(Note: edited to remove reference to hierarchical models specifically)

So the manual shows how models with repeated binary outcomes can have the likelihood part of computation accelerated through use of sufficient stats, and we’ve worked out the same acceleration for repeated Gaussian outcomes.

These strategies work great when repeated observations is ubiquitous at the level of the likelihood (ex. in a hierarchy of schools as groups and students as observations there’s multiple students in each school, in a hierarchy of human respondents on a survey and survey items as observations there’s multiple items for each human, etc.). However, it’s often the case that data contains mostly repeated observations per group, but some hierarchical groups have only one observation. I those cases, I’ve thusfar been reverting back to the non-accelerated “observation-level” computation of the likelihood, assuming that if I naively incremented the target using sufficient stats for those groups with repetitions then separately incremented the target using the observation-level likelihood, that this would not be appropriate (possibly reflecting giving higher weight to one or the other?).

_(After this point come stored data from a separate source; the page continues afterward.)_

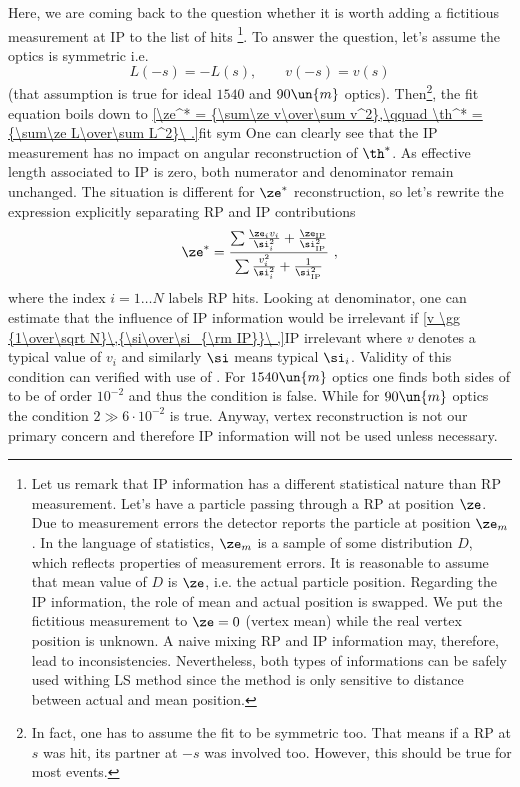 Here, we are coming back to the question whether it is worth adding a fictitious measurement at IP to the list of hits
\footnote{%
Let us remark that IP information has a different statistical nature than RP measurement. Let's have a particle passing through a RP at position $\ze$. Due to measurement errors the detector reports the particle at position $\ze_m$. In the language of statistics, $\ze_m$ is a sample of some distribution $D$, which reflects properties of measurement errors. It is reasonable to assume that mean value of $D$ is $\ze$, i.e. the actual particle position. Regarding the IP information, the role of mean and actual position is swapped. We put the fictitious measurement to $\ze = 0$ (vertex mean) while the real vertex position is unknown. A naive mixing RP and IP information may, therefore, lead to inconsistencies. Nevertheless, both types of informations can be safely used withing LS method since the method is only sensitive to distance between actual and mean position.
}. To answer the question, let's assume the optics is symmetric i.e.
$$L(-s) = - L(s),\qquad v(-s) = v(s)$$
(that assumption is true for ideal $1540$ and $90\un{m}$ optics). Then\footnote{%
In fact, one has to assume the fit to be symmetric too. That means if a RP at $s$ was hit, its partner at $-s$ was involved too. However, this should be true for most events.
}, the fit equation boils down to
\eqref{\ze^* = {\sum\ze v\over\sum v^2},\qquad \th^* = {\sum\ze L\over\sum L^2}\ .}{fit sym}
One can clearly see that the IP measurement has no impact on angular reconstruction of $\th^*$. As effective length associated to IP is zero, both numerator and denominator remain unchanged. The situation is different for $\ze^*$ reconstruction, so let's rewrite the expression explicitly separating RP and IP contributions
$$\ze^* = {\sum{\ze_i v_i\over\si_i^2} + {\ze_{\rm IP}\over \si^2_{\rm IP}}\over \sum {v_i^2\over\si_i^2} + {1\over\si_{\rm IP}^2}}\ ,$$
where the index $i = 1\ldots N$ labels RP hits. Looking at denominator, one can estimate that the influence of IP information would be irrelevant if
\eqref{v \gg {1\over\sqrt N}\,{\si\over\si_{\rm IP}}\ ,}{IP irrelevant}
where $v$ denotes a typical value of $v_i$ and similarly $\si$ means typical $\si_i$. Validity of this condition can verified with use of . For $1540\un{m}$ optics one finds both sides of  to be of order $10^{-2}$ and thus the condition is false. While for $90\un{m}$ optics the condition $2 \gg 6\cdot10^{-2}$ is true. Anyway, vertex reconstruction is not our primary concern and therefore IP information will not be used unless necessary.

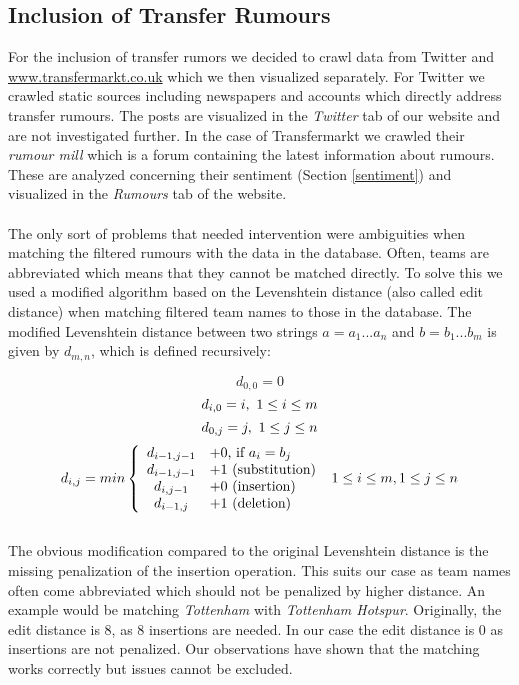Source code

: \documentclass{article}
\begin{document}
\subsection{Inclusion of Transfer Rumours}
For the inclusion of transfer rumors we decided to crawl data from Twitter and \url{www.transfermarkt.co.uk} which we then visualized separately. For Twitter we crawled static sources including newspapers and accounts which directly address transfer rumours. The posts are visualized in the \emph{Twitter} tab of our website and are not investigated further. In the case of Transfermarkt we crawled their \emph{rumour mill} which is a forum containing the latest information about rumours. These are analyzed concerning their sentiment (Section \ref{sentiment}) and visualized in the \emph{Rumours} tab of the website.
\\ \\
The only sort of problems that needed intervention were ambiguities when matching the filtered rumours with the data in the database. Often, teams are abbreviated which means that they cannot be matched directly. To solve this we used a modified algorithm based on the Levenshtein distance (also called edit distance) when matching filtered team names to those in the database. The modified Levenshtein distance between two strings $a = a_1 ... a_n$ and $b = b_1 ... b_m$ is given by $d_{m,n}$, which is defined recursively:

\begin{equation}
d_{0,0} = 0
\label{eq1}
\end{equation}
\begin{equation}
d_{i,0} = i, \mbox{ } 1 \leq i \leq m \\
\label{eq2}
\end{equation}
\begin{equation}
d_{0,j} = j, \mbox{ } 1 \leq j \leq n \\
\label{eq3}
\end{equation}
\begin{equation}
d_{i,j} = min \left\{\begin{array}{cl} d_{i-1,j-1} & +0 \mbox{, if } a_i = b_j\\ d_{i-1,j-1} & +1 \mbox{ (substitution)} \\ d_{i,j-1} & +0 \mbox{ (insertion)} \\ d_{i-1,j} & +1 \mbox{ (deletion)}  \end{array}\right. \mbox{  } 1 \leq i \leq m, 1 \leq j \leq n \\
\label{eq4}
\end{equation}
\\
The obvious modification compared to the original Levenshtein distance is the missing penalization of the insertion operation. This suits our case as team names often come abbreviated which should not be penalized by higher distance. An example would be matching \emph{Tottenham} with \emph{Tottenham Hotspur}. Originally, the edit distance is 8, as 8 insertions are needed. In our case the edit distance is 0 as insertions are not penalized. Our observations have shown that the matching works correctly but issues cannot be excluded.
\end{document}
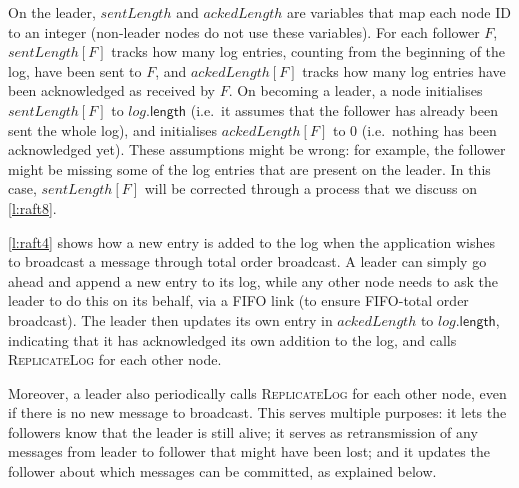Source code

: On the leader, $\mathit{sentLength}$ and $\mathit{ackedLength}$ are variables that map each node ID to an integer (non-leader nodes do not use these variables).
For each follower $F$, $\mathit{sentLength}[F]$ tracks how many log entries, counting from the beginning of the log, have been sent to $F$, and $\mathit{ackedLength}[F]$ tracks how many log entries have been acknowledged as received by $F$.
On becoming a leader, a node initialises $\mathit{sentLength}[F]$ to $\mathit{log}.\mathsf{length}$ (i.e.\ it assumes that the follower has already been sent the whole log), and initialises $\mathit{ackedLength}[F]$ to $0$ (i.e.\ nothing has been acknowledged yet).
These assumptions might be wrong: for example, the follower might be missing some of the log entries that are present on the leader.
In this case, $\mathit{sentLength}[F]$ will be corrected through a process that we discuss on \autoref{l:raft8}.

\autoref{l:raft4} shows how a new entry is added to the log when the application wishes to broadcast a message through total order broadcast.
A leader can simply go ahead and append a new entry to its log, while any other node needs to ask the leader to do this on its behalf, via a FIFO link (to ensure FIFO-total order broadcast).
The leader then updates its own entry in $\mathit{ackedLength}$ to $\mathit{log}.\mathsf{length}$, indicating that it has acknowledged its own addition to the log, and calls \textsc{ReplicateLog} for each other node.

Moreover, a leader also periodically calls \textsc{ReplicateLog} for each other node, even if there is no new message to broadcast.
This serves multiple purposes: it lets the followers know that the leader is still alive; it serves as retransmission of any messages from leader to follower that might have been lost; and it updates the follower about which messages can be committed, as explained below.


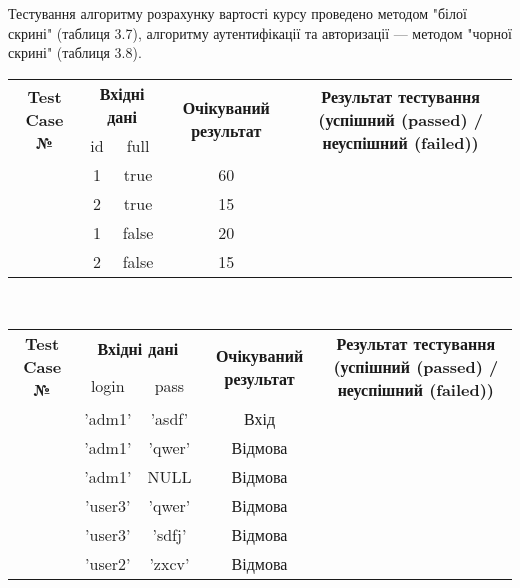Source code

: Тестування алгоритму розрахунку вартості курсу проведено методом "білої скрині" (таблиця 3.7), алгоритму аутентифікації та авторизації --- методом "чорної скрині" (таблиця 3.8).
\def\tcn{\addtocounter{tcnt}{1} \thetcnt}
\begin{tabular}{|c|c|c|c|c|}
\hline
\multirow{2}{23mm}{\centering \textbf{Test Case №}} &
\multicolumn{2}{c|}{\textbf{Вхідні дані}} &
\multirow{2}{27mm}{\centering \textbf{Очікуваний результат}} &
\multirow{2}{77mm}{\centering \textbf{Результат тестування (успішний (passed) / неуспішний (failed))}} \tabularnewline
\cline{2-3}
&id&full&&\tabularnewline
\hline
\tcn& 1	& true	& 60	&	\\
\tcn& 2	& true	& 15	&	\\
\tcn& 1	& false	& 20	&	\\
\tcn& 2	& false	& 15	&	\\
\hline
\end{tabular}
\setcounter{tcnt}{0}
\\
\begin{tabular}{|c|c|c|c|c|}
\hline
\multirow{2}{18mm}{\centering \textbf{Test Case №}} &
\multicolumn{2}{c|}{\textbf{Вхідні дані}} &
\multirow{2}{27mm}{\centering \textbf{Очікуваний результат}} &
\multirow{2}{75mm}{\centering \textbf{Результат тестування (успішний (passed) / неуспішний (failed))}} \tabularnewline
\cline{2-3}
&login&pass&&\tabularnewline
\hline
\tcn& 'adm1'	& 'asdf'	& Вхід		&	\\
\tcn& 'adm1'	& 'qwer'	& Відмова	&	\\
\tcn& 'adm1'	& NULL		& Відмова	&	\\
\tcn& 'user3'	& 'qwer'	& Відмова	&	\\
\tcn& 'user3'	& 'sdfj'	& Відмова	&	\\
\tcn& 'user2'	& 'zxcv'	& Відмова	&	\\
\hline
\end{tabular}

So I guess the first question is: Is it indeed inappropriate to mix sufficient-stats increments and observation-level increments in a model? To be concrete, this would be the minimal binomial version:

```
data{
int n_obs_groups_with_reps ; // number of observation groups with repetitions
array[n_obs_groups_with_reps] int total_observations_per_group ;
array[n_obs_groups_with_reps] int total_ones_per_group ;
int n_obs_groups_without_reps ; // number of observation groups without repetitions
array[n_obs_groups_without_reps] int single_observation_per_group ;
}
parameters{
real<lower=0, upper=1> theta;
}
model{
// sufficient-stats increment for those with reps:
total_ones_per_group ~ binomial( total_observations_per_group , theta ) ;
// observation-level increment for those without reps:
single_observation_per_group ~ bernoulli( theta ) ;
}
```

And for the Gaussian version it would be:

```
data{
int n_obs_groups_with_reps ; // number of observation groups with repetitions
vector[n_obs_groups_with_reps] number_of_observations_per_group ;
vector[n_obs_groups_with_reps] mean_of_observations_per_group ;
vector[n_obs_groups_with_reps] variance_of_observations_per_group ;
int n_obs_groups_without_reps ; // number of observation groups without repetitions
vector[n_obs_groups_without_reps] single_observation_per_group ;
}
transformed data{
vector[n_obs_groups_with_reps] sqrt_n = sqrt(number_of_observations_per_group) ;
vector[n_obs_groups_with_reps] sd_gamma_shape = (number_of_observations_per_group - 1.0) / 2.0 ;
}
parameters{
real mu;
real<lower=0> sigma;
}
model{
mu ~ std_normal() ;
sigma ~ std_normal() ;
// sufficient-stats increment for those with reps:
mean_of_observations_per_group ~ normal( mu, sigma ./ sqrt_n ) ;
variance_of_observations_per_group ~ gamma(
sd_gamma_shape
, sd_gamma_shape ./ pow(sigma,2)
) ;
// observation-level increment for those without reps:
single_observation_per_group ~ normal( mu, sigma ) ;
}
```

If that naive approach is indeed incorrect, presumably there’s some correction factor that needs to be applied to account for the mixture of increment kinds; any idea what that correction might be? Maybe something like multiplying each increment of the sufficient stats kind by the number of observations that were collapsed to a single stat for that increment?